EXERCISE DETAILS: Write out the line that holds "output logic y);" together with every line that follows it to the end of the material below, exactly. Omit the pictures.

MATERIAL PROVIDED:
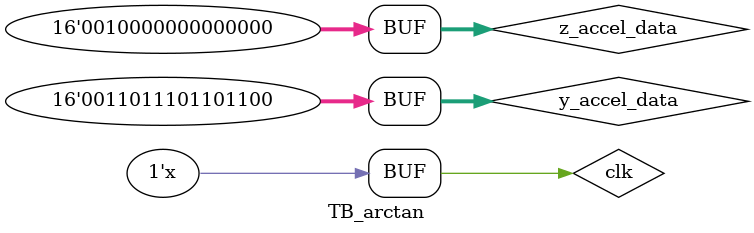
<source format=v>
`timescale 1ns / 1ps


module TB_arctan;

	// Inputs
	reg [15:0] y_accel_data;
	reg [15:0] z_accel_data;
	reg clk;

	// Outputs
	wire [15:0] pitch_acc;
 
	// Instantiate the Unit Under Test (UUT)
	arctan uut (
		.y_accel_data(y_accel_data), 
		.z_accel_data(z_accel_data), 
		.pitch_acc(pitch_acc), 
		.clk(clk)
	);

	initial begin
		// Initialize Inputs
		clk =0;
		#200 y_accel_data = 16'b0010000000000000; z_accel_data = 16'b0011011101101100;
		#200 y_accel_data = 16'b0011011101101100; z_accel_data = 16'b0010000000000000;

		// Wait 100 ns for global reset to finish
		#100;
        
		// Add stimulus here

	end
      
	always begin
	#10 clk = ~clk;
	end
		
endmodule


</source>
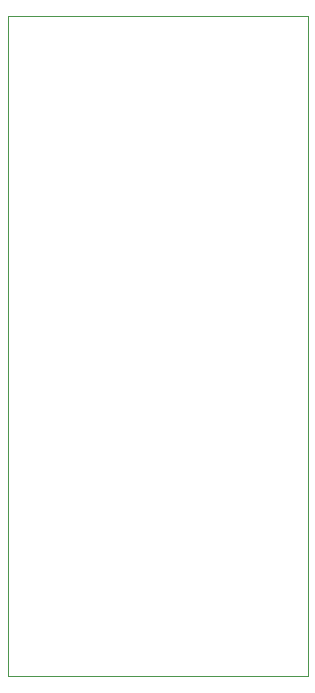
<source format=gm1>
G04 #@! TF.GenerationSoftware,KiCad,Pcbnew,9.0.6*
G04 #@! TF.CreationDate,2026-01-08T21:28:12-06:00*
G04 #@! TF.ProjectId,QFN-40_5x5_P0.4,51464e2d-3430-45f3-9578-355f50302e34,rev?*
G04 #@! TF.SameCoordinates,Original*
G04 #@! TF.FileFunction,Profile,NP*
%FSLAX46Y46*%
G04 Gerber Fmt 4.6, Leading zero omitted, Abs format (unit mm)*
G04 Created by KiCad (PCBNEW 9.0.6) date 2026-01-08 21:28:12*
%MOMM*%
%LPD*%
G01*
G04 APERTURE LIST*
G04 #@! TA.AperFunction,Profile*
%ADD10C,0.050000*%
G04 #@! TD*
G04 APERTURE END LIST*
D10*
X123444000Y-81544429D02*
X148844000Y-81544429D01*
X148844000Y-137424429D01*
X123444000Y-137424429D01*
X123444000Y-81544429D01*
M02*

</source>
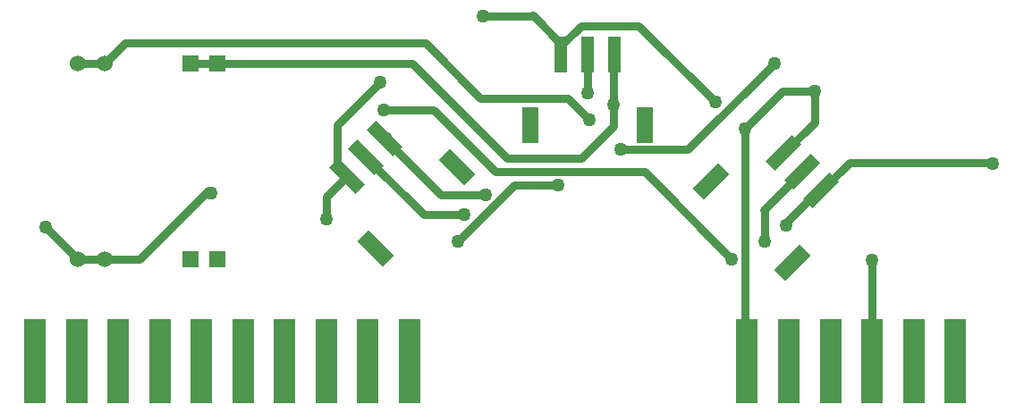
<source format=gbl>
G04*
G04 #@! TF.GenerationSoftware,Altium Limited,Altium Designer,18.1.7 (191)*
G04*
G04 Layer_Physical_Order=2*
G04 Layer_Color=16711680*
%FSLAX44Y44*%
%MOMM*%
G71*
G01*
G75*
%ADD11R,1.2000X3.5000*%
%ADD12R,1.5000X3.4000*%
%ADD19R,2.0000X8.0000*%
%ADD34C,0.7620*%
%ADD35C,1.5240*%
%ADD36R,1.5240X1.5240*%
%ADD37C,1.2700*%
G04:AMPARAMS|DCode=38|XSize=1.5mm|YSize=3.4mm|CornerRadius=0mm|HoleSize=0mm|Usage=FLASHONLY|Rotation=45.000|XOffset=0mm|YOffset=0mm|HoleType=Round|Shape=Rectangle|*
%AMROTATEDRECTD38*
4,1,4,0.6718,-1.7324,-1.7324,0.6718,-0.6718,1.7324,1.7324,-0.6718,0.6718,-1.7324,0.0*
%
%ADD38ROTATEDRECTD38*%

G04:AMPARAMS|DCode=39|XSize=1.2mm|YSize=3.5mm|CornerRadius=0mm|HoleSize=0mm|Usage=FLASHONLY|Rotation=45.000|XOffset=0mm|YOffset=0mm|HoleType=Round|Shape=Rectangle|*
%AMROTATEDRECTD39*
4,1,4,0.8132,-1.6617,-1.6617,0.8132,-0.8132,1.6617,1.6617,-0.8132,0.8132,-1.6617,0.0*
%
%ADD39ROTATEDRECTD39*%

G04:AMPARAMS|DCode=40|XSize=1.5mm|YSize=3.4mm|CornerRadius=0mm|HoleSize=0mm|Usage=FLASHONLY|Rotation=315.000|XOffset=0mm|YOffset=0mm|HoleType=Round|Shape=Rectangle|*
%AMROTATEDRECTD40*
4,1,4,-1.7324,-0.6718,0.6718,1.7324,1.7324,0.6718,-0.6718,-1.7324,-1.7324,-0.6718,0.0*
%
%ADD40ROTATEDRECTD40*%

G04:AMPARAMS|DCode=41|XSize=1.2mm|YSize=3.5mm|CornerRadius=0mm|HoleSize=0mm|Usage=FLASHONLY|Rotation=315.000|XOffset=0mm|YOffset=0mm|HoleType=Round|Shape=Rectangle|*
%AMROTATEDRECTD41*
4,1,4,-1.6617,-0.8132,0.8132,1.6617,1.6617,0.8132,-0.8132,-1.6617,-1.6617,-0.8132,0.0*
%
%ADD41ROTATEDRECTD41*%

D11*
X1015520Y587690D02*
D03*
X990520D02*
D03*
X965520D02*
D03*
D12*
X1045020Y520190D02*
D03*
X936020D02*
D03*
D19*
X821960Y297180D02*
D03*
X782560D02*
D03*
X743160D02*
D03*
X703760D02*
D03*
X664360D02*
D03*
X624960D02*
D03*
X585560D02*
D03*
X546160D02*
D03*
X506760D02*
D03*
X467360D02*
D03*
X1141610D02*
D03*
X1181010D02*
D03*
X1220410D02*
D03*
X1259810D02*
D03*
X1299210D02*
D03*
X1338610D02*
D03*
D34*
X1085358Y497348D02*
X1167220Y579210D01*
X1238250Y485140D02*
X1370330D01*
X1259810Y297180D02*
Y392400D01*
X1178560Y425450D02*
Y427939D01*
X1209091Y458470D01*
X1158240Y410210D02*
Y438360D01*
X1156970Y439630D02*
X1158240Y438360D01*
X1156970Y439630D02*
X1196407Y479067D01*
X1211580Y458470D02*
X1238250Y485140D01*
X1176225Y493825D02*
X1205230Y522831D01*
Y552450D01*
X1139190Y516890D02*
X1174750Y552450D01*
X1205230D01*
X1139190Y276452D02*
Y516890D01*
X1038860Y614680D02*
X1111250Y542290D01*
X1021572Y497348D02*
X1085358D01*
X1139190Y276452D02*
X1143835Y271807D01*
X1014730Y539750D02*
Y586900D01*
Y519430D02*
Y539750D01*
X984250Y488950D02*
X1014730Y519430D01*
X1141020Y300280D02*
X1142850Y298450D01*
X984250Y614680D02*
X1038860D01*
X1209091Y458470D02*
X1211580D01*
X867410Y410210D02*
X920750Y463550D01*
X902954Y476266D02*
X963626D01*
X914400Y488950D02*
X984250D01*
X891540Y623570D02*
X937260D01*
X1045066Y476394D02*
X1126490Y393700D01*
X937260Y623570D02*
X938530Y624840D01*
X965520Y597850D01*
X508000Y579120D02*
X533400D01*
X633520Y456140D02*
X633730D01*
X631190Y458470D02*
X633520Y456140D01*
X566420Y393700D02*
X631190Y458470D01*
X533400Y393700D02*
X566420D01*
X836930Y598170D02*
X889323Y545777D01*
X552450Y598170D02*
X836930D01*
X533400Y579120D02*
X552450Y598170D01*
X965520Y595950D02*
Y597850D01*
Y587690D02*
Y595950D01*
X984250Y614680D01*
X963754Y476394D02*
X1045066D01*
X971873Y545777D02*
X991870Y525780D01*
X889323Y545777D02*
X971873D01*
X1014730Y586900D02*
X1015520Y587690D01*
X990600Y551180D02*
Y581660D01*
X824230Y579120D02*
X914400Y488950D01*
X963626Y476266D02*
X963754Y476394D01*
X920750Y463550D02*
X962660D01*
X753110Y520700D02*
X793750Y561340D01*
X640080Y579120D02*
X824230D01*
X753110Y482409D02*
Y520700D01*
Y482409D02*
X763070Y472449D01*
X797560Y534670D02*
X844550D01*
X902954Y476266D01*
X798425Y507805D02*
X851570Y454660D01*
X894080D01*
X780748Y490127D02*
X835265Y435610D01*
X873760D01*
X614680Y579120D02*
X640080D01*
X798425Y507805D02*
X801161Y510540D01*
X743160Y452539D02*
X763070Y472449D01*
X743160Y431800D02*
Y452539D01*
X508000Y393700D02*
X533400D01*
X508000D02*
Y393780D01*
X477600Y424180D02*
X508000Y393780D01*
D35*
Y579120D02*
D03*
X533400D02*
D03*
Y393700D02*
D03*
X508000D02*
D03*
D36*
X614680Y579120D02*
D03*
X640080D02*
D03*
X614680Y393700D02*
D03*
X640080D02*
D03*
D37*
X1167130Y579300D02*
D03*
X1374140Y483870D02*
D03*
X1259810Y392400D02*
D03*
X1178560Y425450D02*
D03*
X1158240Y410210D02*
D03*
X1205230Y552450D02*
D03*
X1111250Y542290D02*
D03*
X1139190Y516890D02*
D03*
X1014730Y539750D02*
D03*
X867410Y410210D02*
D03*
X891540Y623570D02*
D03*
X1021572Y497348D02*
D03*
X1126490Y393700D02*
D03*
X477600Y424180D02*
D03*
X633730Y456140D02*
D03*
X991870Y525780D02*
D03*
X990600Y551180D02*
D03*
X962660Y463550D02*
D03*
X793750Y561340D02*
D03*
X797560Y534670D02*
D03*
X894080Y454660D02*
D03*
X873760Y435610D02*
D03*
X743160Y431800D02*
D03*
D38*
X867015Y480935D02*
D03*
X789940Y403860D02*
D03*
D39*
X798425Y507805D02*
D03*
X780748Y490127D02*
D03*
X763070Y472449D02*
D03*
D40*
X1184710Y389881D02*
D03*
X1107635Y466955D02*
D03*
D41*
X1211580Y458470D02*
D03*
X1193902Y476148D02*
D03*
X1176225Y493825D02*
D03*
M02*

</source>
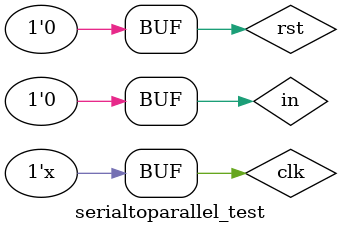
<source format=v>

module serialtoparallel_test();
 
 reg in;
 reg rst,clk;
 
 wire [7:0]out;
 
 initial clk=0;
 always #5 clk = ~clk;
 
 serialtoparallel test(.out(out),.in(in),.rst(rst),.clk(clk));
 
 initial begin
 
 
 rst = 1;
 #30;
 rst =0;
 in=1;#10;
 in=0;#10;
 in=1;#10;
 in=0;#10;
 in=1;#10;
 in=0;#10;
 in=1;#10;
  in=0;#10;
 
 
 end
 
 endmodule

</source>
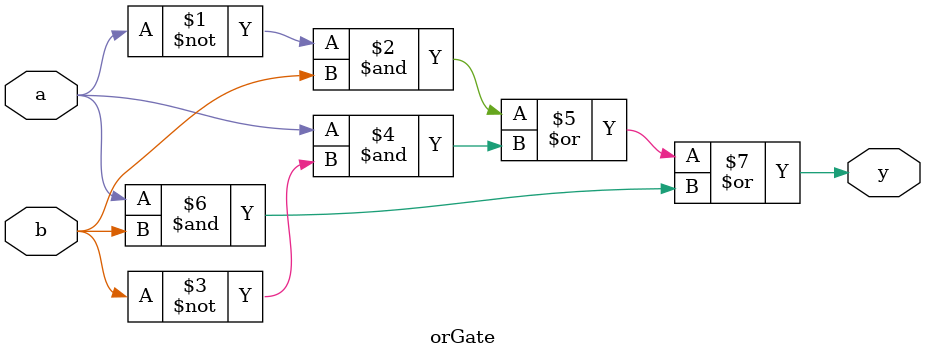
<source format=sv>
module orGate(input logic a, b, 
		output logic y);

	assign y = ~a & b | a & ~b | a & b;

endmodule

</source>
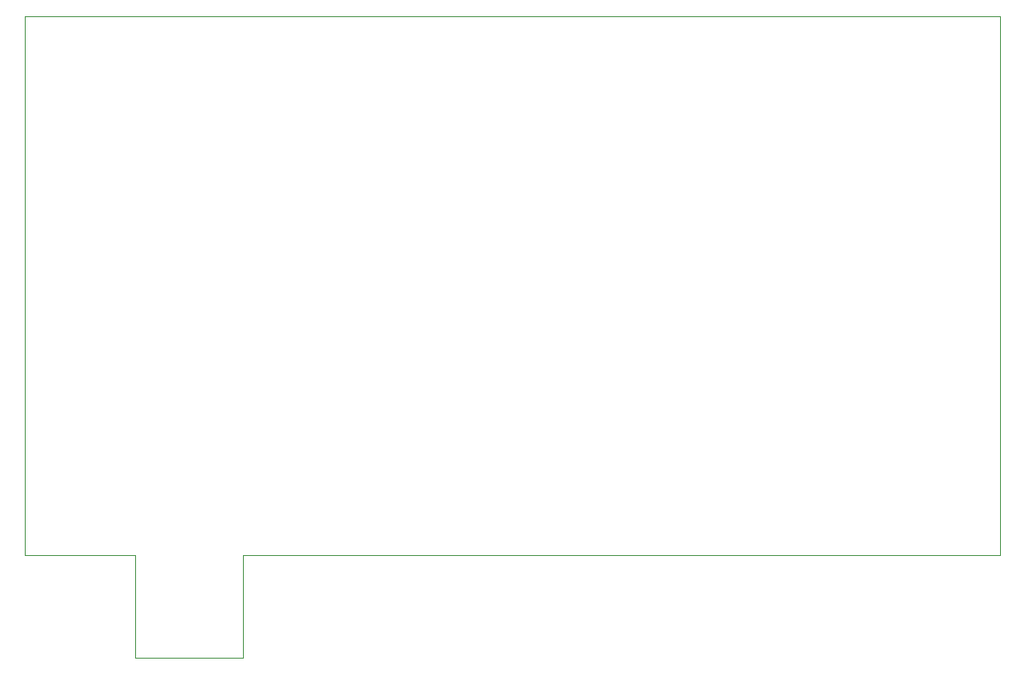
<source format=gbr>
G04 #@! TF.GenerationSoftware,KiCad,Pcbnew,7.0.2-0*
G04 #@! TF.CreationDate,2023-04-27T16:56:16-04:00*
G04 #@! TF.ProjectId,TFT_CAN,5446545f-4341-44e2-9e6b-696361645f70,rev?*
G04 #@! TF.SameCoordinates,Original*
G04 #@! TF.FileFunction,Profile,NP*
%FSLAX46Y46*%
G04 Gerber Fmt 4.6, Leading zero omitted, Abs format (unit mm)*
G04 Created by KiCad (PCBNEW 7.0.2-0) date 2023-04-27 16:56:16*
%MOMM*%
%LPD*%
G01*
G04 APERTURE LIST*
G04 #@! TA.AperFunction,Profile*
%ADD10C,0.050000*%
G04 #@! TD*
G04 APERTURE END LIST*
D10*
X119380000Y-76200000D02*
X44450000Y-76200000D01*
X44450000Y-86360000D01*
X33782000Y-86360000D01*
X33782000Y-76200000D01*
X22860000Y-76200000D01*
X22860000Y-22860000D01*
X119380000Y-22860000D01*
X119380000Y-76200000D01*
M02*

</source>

ANSWER TO THIS TASK:
		output logic y);

	assign y = ~a & b | a & ~b | a & b;

endmodule

</source>
<source format=gbr>
G04 #@! TF.GenerationSoftware,KiCad,Pcbnew,7.0.2-0*
G04 #@! TF.CreationDate,2023-04-27T16:56:16-04:00*
G04 #@! TF.ProjectId,TFT_CAN,5446545f-4341-44e2-9e6b-696361645f70,rev?*
G04 #@! TF.SameCoordinates,Original*
G04 #@! TF.FileFunction,Profile,NP*
%FSLAX46Y46*%
G04 Gerber Fmt 4.6, Leading zero omitted, Abs format (unit mm)*
G04 Created by KiCad (PCBNEW 7.0.2-0) date 2023-04-27 16:56:16*
%MOMM*%
%LPD*%
G01*
G04 APERTURE LIST*
G04 #@! TA.AperFunction,Profile*
%ADD10C,0.050000*%
G04 #@! TD*
G04 APERTURE END LIST*
D10*
X119380000Y-76200000D02*
X44450000Y-76200000D01*
X44450000Y-86360000D01*
X33782000Y-86360000D01*
X33782000Y-76200000D01*
X22860000Y-76200000D01*
X22860000Y-22860000D01*
X119380000Y-22860000D01*
X119380000Y-76200000D01*
M02*

</source>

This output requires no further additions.